Dr. Quinlan, who was on United Airlines Flight 653 from Philadelphia to San Francisco, began her course of action when she saw the passenger across the aisle from her suddenly lost consciousness and fell out of his seat.

“I thought, Hopefully, he just fell asleep,” Dr. Quinlan recalled.

Initially, she didn’t suspect anything was wrong and her first thought was that he had just slumped over after falling asleep. However, she decided to go check on him anyway, and was shocked to learn that both his pulse and his blood pressure were at critically low levels. Upon discovering that the man’s life was in danger, she notified the plane’s crew members who then gave her an automated external defibrillator that was on board. The portable electronic device is often used to treat sudden cardiac arrest by checking the heart rhythm and sending an electric shock to the heart to try to restore a normal rhythm.

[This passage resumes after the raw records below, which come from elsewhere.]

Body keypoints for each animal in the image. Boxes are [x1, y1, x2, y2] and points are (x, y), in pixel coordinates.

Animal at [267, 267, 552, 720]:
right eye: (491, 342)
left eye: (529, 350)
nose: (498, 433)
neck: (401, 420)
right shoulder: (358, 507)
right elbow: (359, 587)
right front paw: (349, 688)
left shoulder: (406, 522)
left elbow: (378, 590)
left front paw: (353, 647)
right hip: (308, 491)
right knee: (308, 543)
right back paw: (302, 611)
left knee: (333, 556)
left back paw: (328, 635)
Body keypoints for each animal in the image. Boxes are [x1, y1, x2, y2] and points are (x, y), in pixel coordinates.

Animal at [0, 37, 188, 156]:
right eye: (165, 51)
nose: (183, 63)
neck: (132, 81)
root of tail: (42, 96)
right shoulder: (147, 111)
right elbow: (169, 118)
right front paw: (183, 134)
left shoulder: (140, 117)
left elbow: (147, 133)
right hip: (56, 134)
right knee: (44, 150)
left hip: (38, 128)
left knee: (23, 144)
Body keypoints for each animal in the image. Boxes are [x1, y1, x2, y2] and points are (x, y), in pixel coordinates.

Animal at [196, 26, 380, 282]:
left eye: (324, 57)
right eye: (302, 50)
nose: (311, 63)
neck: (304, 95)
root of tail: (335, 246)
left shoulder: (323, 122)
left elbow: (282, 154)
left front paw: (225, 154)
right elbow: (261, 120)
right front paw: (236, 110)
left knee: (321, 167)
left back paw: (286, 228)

According to a report from the Morning Call, Dr. Quinlan hooked it to the man’s chest and discovered he had a normal heart rhythm, which meant he wasn’t suffering from any kind of blockage in his coronary arteries.

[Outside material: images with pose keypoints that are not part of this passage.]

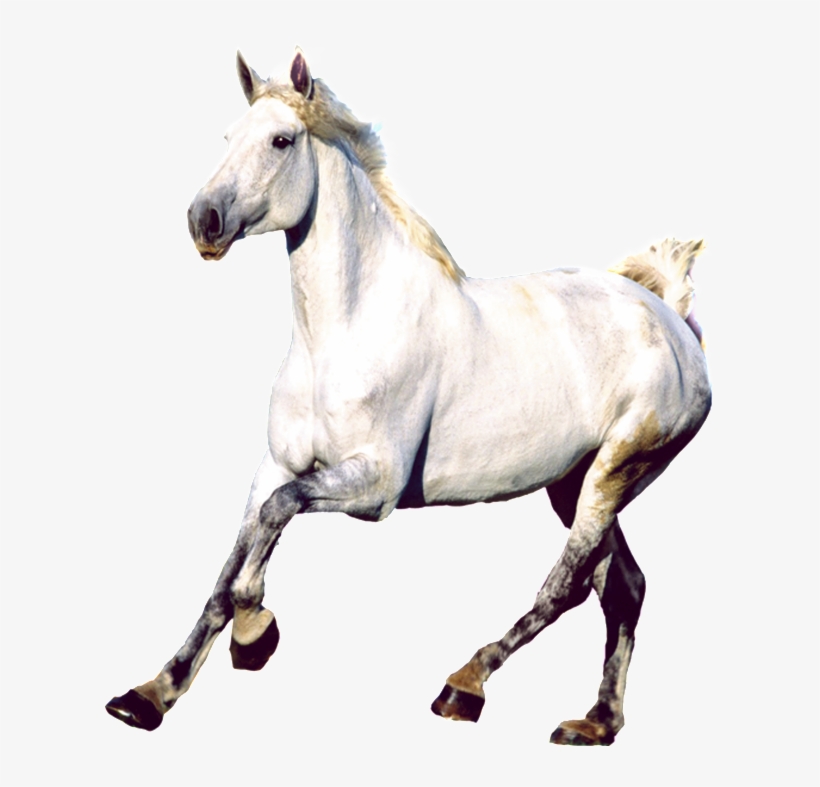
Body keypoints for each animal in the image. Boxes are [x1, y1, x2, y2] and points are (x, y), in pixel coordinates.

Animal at [105, 49, 711, 746]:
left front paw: (255, 633)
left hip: (617, 469)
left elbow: (274, 525)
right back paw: (594, 724)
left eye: (282, 140)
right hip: (574, 482)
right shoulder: (276, 466)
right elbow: (231, 564)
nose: (203, 221)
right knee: (623, 587)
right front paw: (150, 695)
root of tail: (670, 318)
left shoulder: (375, 487)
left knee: (569, 585)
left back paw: (465, 685)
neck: (341, 334)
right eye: (227, 137)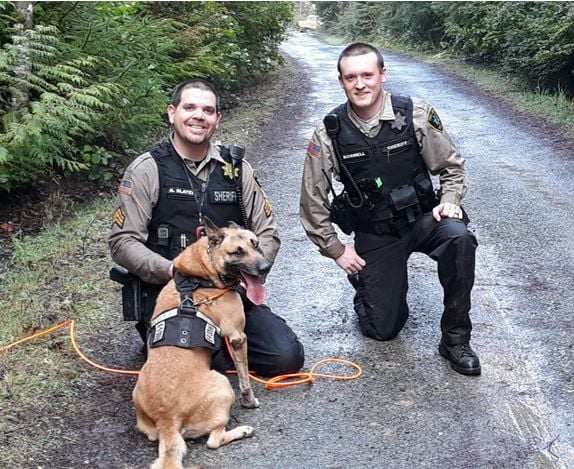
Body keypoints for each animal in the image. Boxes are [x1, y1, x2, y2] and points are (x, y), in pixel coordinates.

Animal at [132, 218, 272, 466]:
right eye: (238, 252)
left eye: (255, 244)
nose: (266, 267)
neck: (201, 274)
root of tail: (167, 418)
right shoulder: (238, 338)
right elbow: (245, 379)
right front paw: (250, 400)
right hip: (223, 385)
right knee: (214, 440)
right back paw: (242, 431)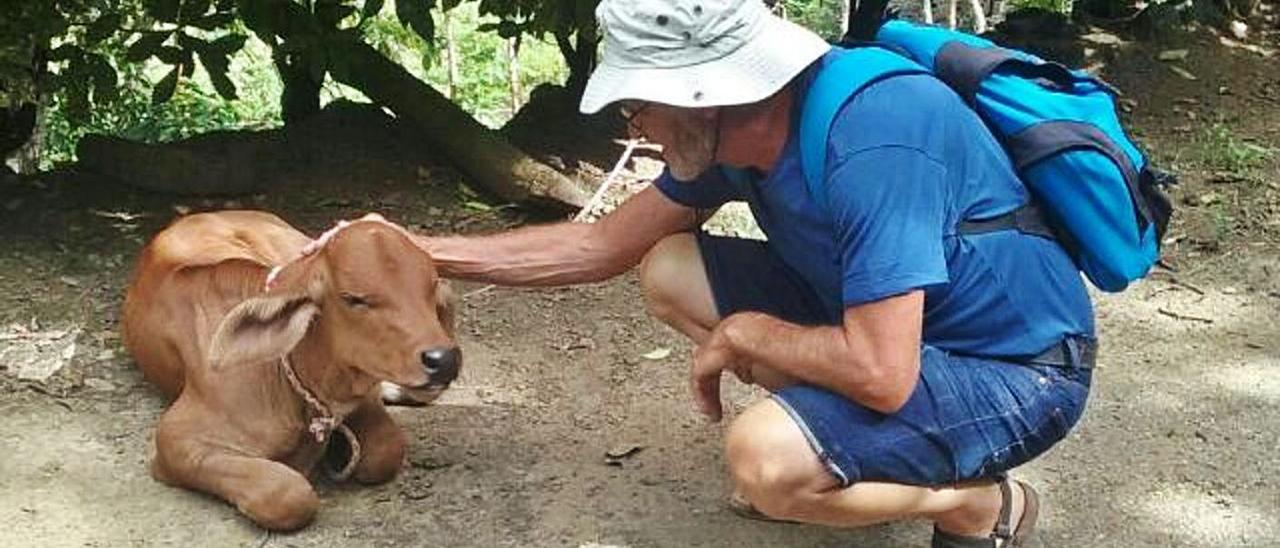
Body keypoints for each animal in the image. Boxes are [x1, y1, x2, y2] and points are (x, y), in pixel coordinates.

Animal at [120, 211, 460, 530]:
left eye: (431, 286)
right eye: (353, 299)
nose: (444, 359)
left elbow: (386, 451)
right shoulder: (175, 439)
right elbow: (288, 494)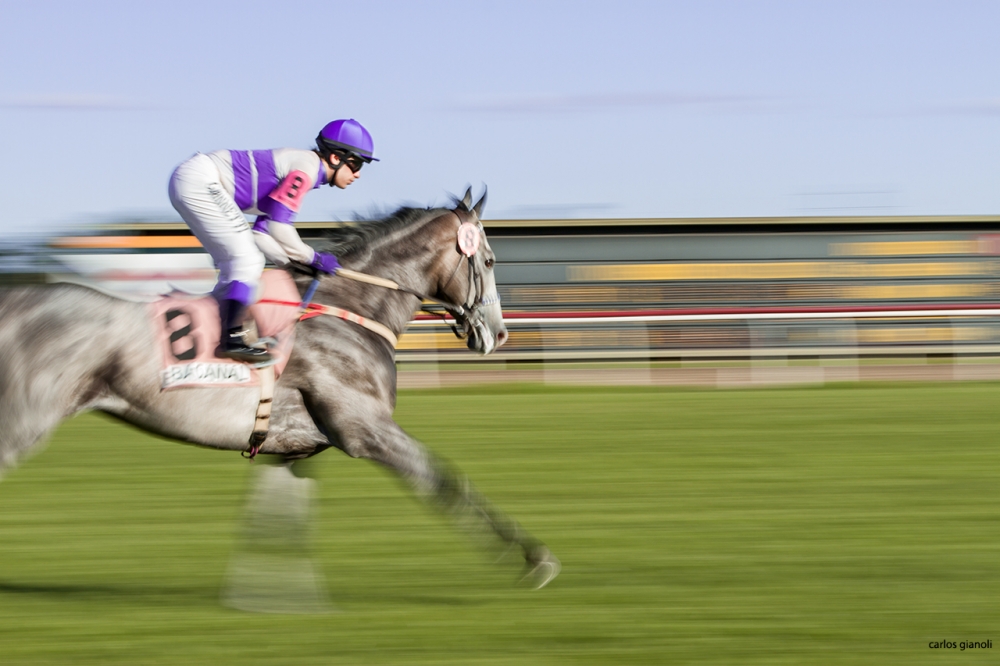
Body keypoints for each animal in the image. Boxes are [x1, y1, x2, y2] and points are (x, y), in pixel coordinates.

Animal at [0, 191, 564, 588]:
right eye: (489, 261)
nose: (499, 334)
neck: (350, 309)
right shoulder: (368, 432)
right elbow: (448, 482)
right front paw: (535, 558)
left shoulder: (295, 448)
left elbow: (276, 523)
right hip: (22, 423)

“The pilot asked if we needed to make an emergency landing in Chicago,” Quinlan told the publication. “If I hadn’t had [the defibrillator], I would have said yes.”

Fortunately for the seriously ill passenger, Dr. Quinlan wasn’t the only medical professional on the flight, and she was soon joined by a pediatric intensive care nurse and an EMT who also assisted the man. The team encountered some problems during their rescue, which complicated their life-saving efforts. Since the man was traveling alone, there was no way to determine his medical history. Furthermore, the aircraft was jam-packed with passengers, which forced Quinlan and the others to make their way down the dimly-lit narrow aisle with virtually no room to spare.

Noticing the severity of the situation, several passengers lent a helping hand and used cell phone flashlights to give the team a better view of the patient. A proper tourniquet for the IV was not available, so a passenger offered the team a belt, but it was too big, so the doctor decided to use her hair tie instead.

There was no rubbing alcohol on the plane — which would have been necessary to disinfect the IV needle — so a flight attendant poured whiskey on it to prevent contamination.

After Dr. Quinlan began giving him fluids through an IV, she noticed the IV bag was ruptured.

“The IV bag had a little leak in it, so a woman found masking tape in her pocketbook and we taped it up,” Quinlan explained.


The unidentified man received treatment for nearly two hours before he regained consciousness and was back in his seat.

“I think he was just probably very, very dehydrated. And he had taken blood pressure medicine that morning,” Dr. Quinlan said of the man’s condition.

Road Warrior Voices wrote that when the flight landed in San Francisco, Quinlan was given a thank you note from the flight crew and the pilot personally carried her bags off the plane. She was also given the nickname “Doctor Angel.”